July 25, 2019
50 YEARS AGO • JULY 24, 1969
TC RANCHER NOTES
BIRTHDAY NUMBER 99
While the astronauts of Apollo 11 were walking on the moon Sunday, a red letter event occurring at the Pedersen ranch here was the 99th birthday of Matt Pedersen.
Since the event came in the midst of the busy haying season, the milestone was not accorded the special recognition such a birthday would have been given in a less busy time.
Matt resides on his 500-acre ranch here with his daughter, Marie. A son, Hans, and his family reside on an adjoining 400-acre ranch just south of Trout Creek.
The elder Pedersen moved his family to Trout Creek in 1948 after experiencing several successive severe crop years in eastern Montana.
He was born in Denmark July 20, 1870, and recalls coming to this country and arriving in Spokane in 1897 while that city was being leveled by a major fire.
He still reads without glasses, does most of the housework, including washing dishes for his daughter Marie, and also works around the ranch some.
Hans commented that his father was mad at him because Hans would not let him come out and help with the haying Sunday during the extreme heat. “It’s just too hot for him at his age," observed Hans.
HIGHWAY 200 PERMA SECTION
TO OPEN THURSDAY, JULY 31
Highway 200 will be reopened to traffic over the Perma Curves section July 31, James Keithley, construction engineer for the Montana Highway Dept., reported Tuesday.
Keithley said the prime contractor had been granted a 10-day extension to the original 90-day closure, to allow time to apply a base layer of gravel over the entire three-mile section of the Perma Curves.
“Grading of the new roadbed is pretty well completed,” Keithley said. “A layer of sand has been placed on the roadbed and it would be almost impossible for traffic to operate through this sand. By allowing a 10-day extension, the road should be in good shape to handle public travel when it is re-opened July 31."
Keithley said the entire project should be finished by Nov. 1, including application of the final oiled surface.
Keithley said highway officials and the contractor felt it would be difficult for automobiles to drive through the layer of sand and that many would likely get stuck. For this reason, a 10-day extension of the closure was granted to permit laying of a gravel base over the Perma Curves section. He also indicated that work on the two smaller jobs between Perma and Dixon would be further along and present fewer traffic delays when the route is re-opened July 31.
During the closure period, traffic over Highway 200 has been detoured from Perma via Hot Springs to Plains or over the Paradise-St. Regis cut-off.
JAYCEE CYCLE RACES SLATED HERE SUNDAY
The second in a series of three motorcycle races sponsored by the Thompson Falls Jaycees will be held here Sunday afternoon on the oval track at the Jaycee Community Center. Races will begin at 2 p.m.

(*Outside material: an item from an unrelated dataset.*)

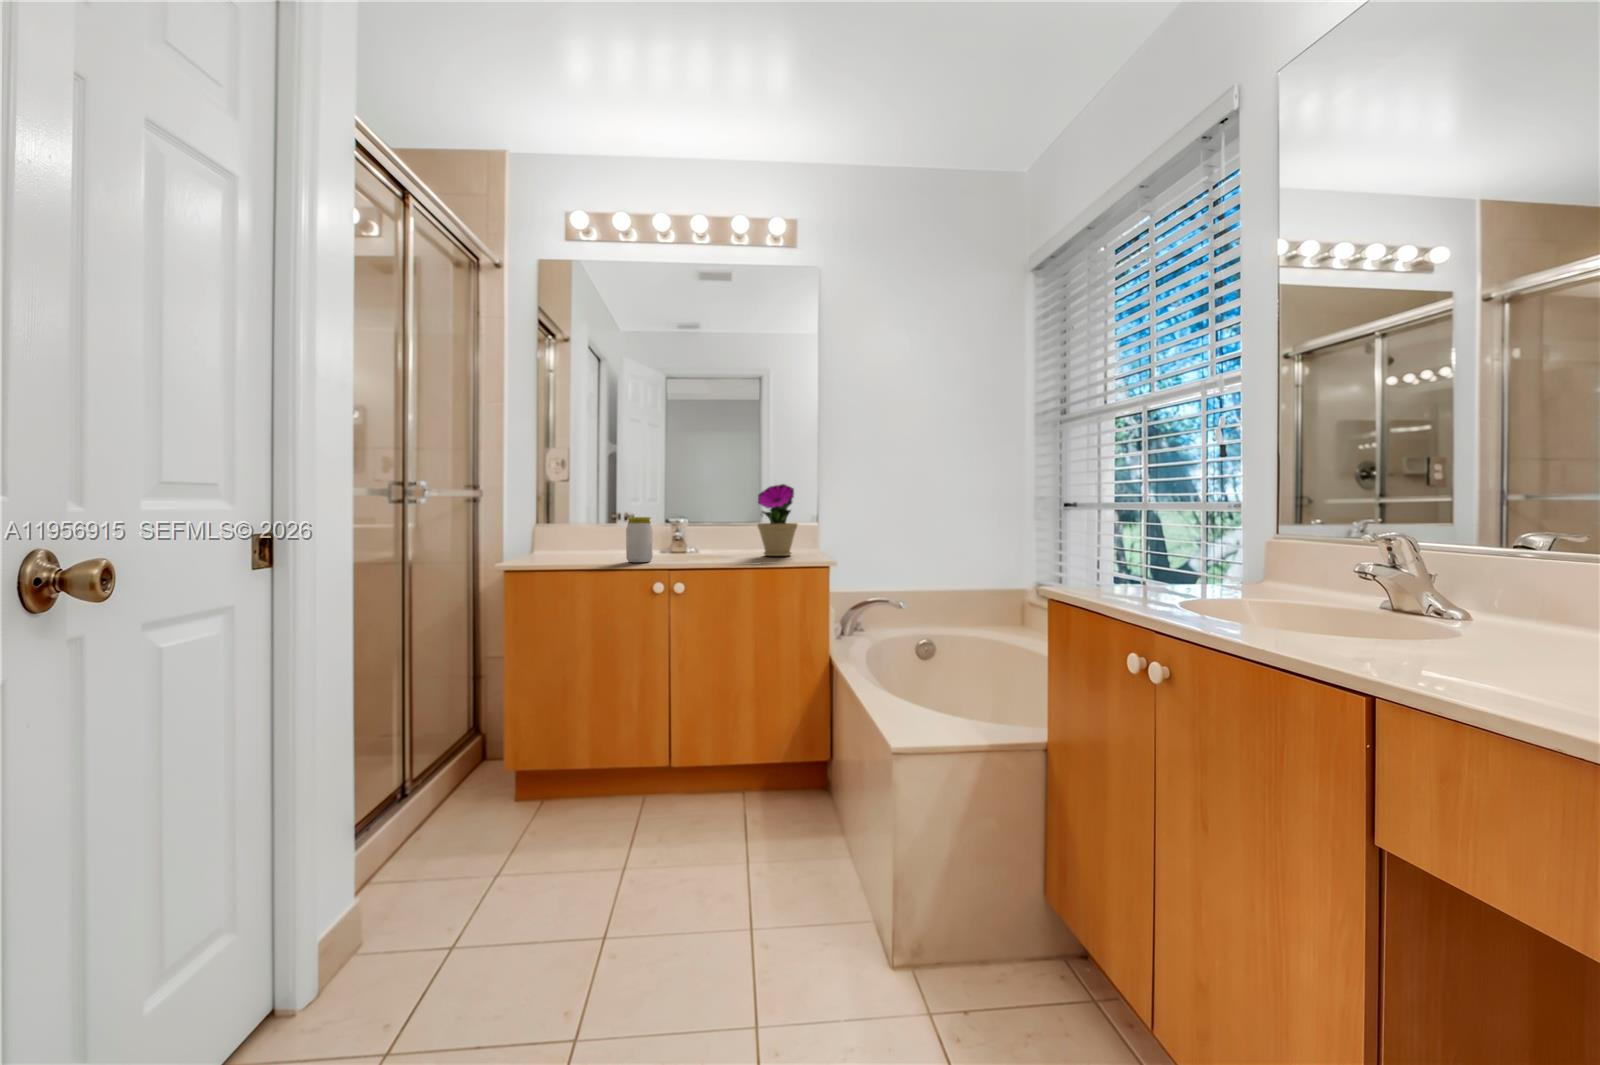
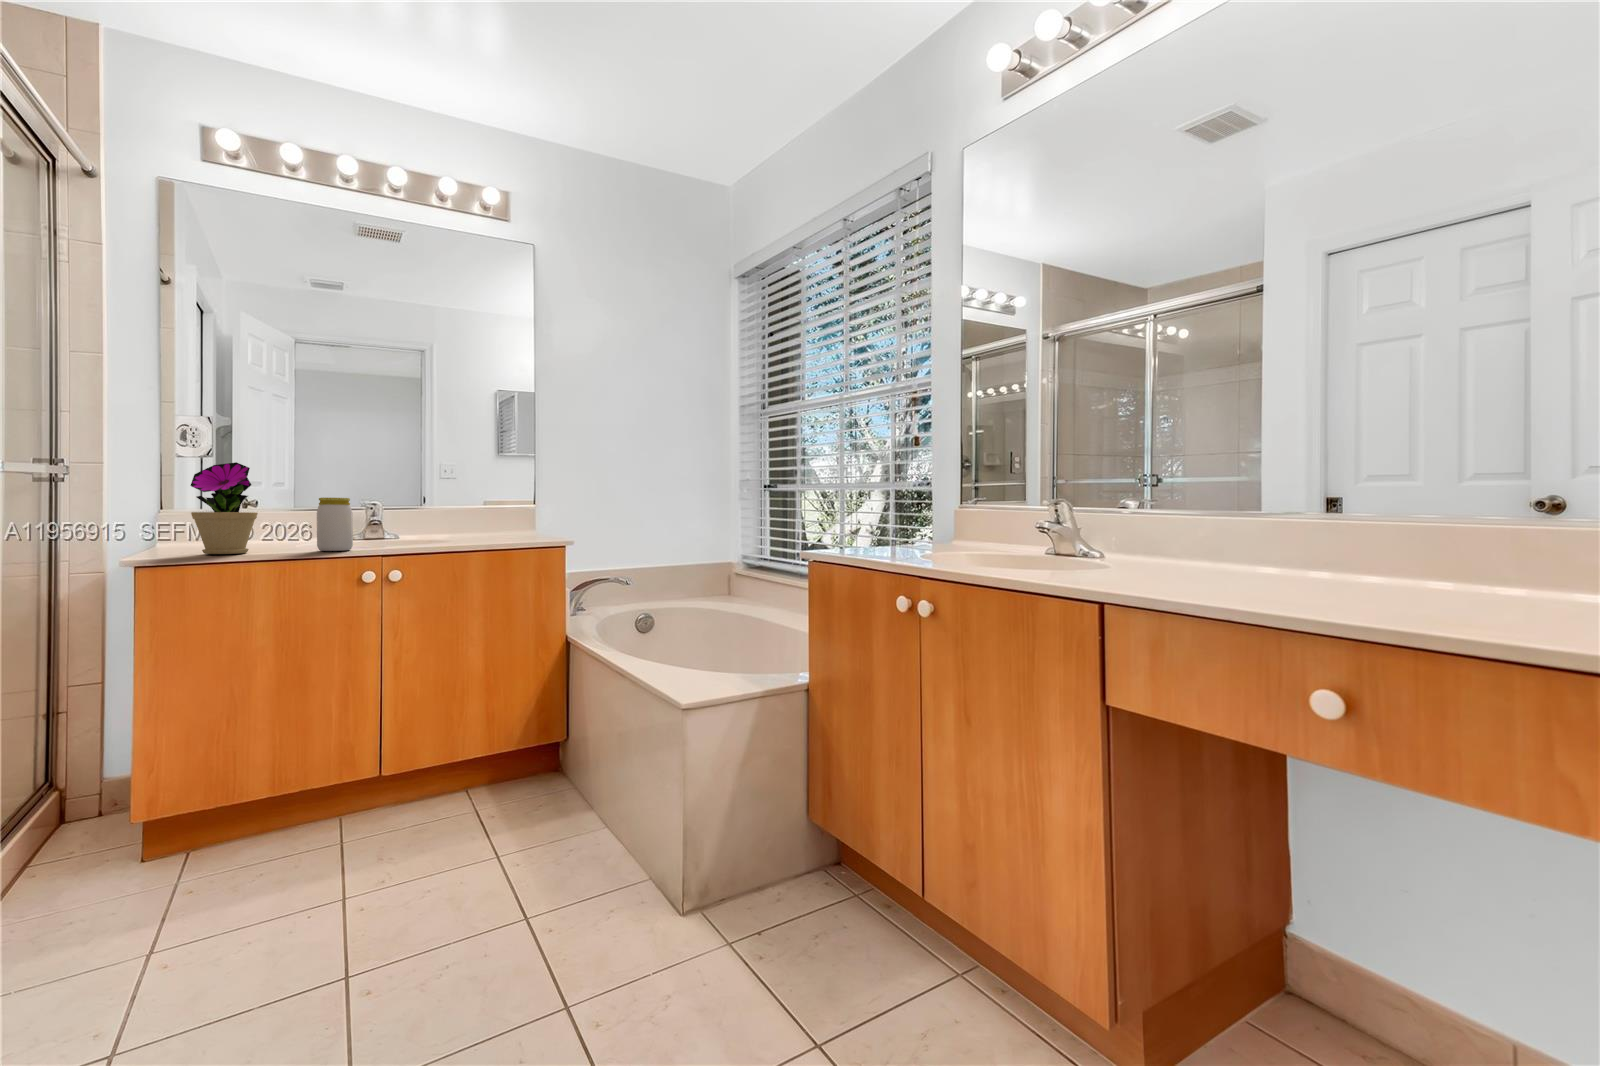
flower pot: present [757,484,797,556] -> present [191,462,258,554]

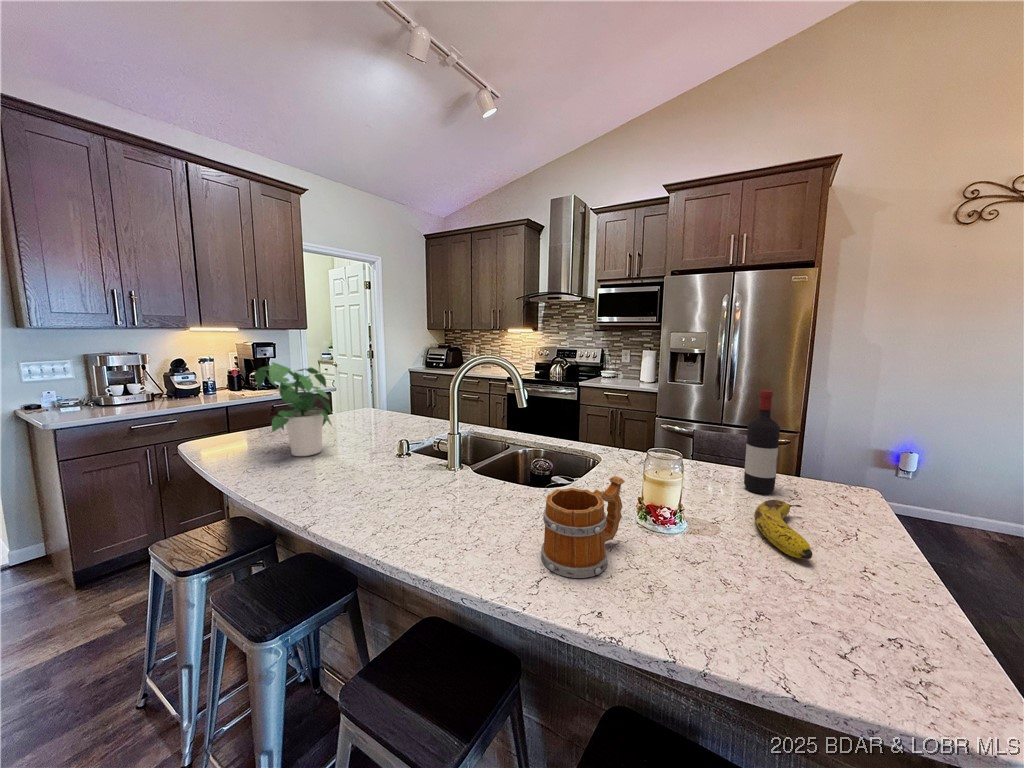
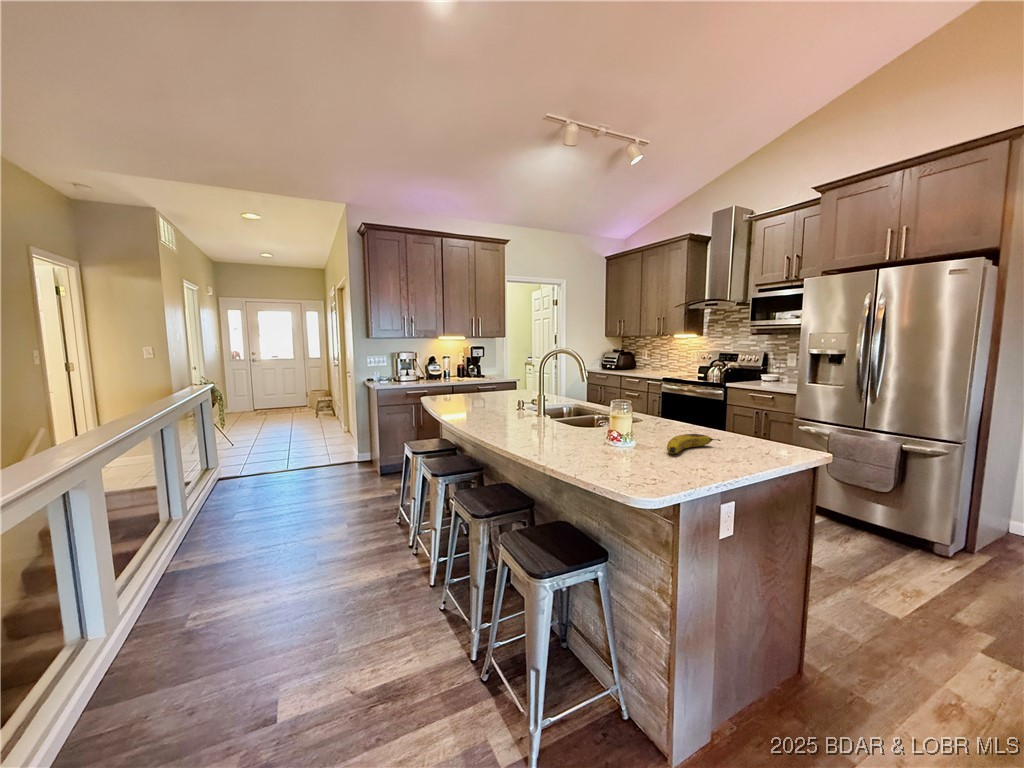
potted plant: present [254,362,332,456] -> none [454,351,490,403]
wine bottle: present [744,390,780,494] -> none [713,368,736,440]
mug: present [541,476,625,578] -> none [539,404,587,443]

According to Bob Hill, Jaycee president, competition on the oval track will include races for motorcycles in the 100 cc, 250 cc and open classes. Other races will include one for youths 14 years old and under and a Powder Puff Race for female riders.
Larry McKenzie is general chairman of the races.
An entry fee of $2 is charged for each race entrant.
Hill said a third race will be held in August.
FOREST FIRE INDEX RISING SHARPLY
A rising forest fire danger index prompted Thompson Falls District Ranger Irwin Puphal Wednesday to urge all persons using forested areas to use extreme caution with fire.
All vehicles entering forested areas are required to have a shovel, axe and bucket. In addition, vehicles used for logging must be equipped with a fire extinguisher also.
Puphal urged all persons to utilize established campgrounds and stoves rather than open fires along stream beds.
All lookouts in the Thompson Falls district with the exception of Clark Peak now are manned.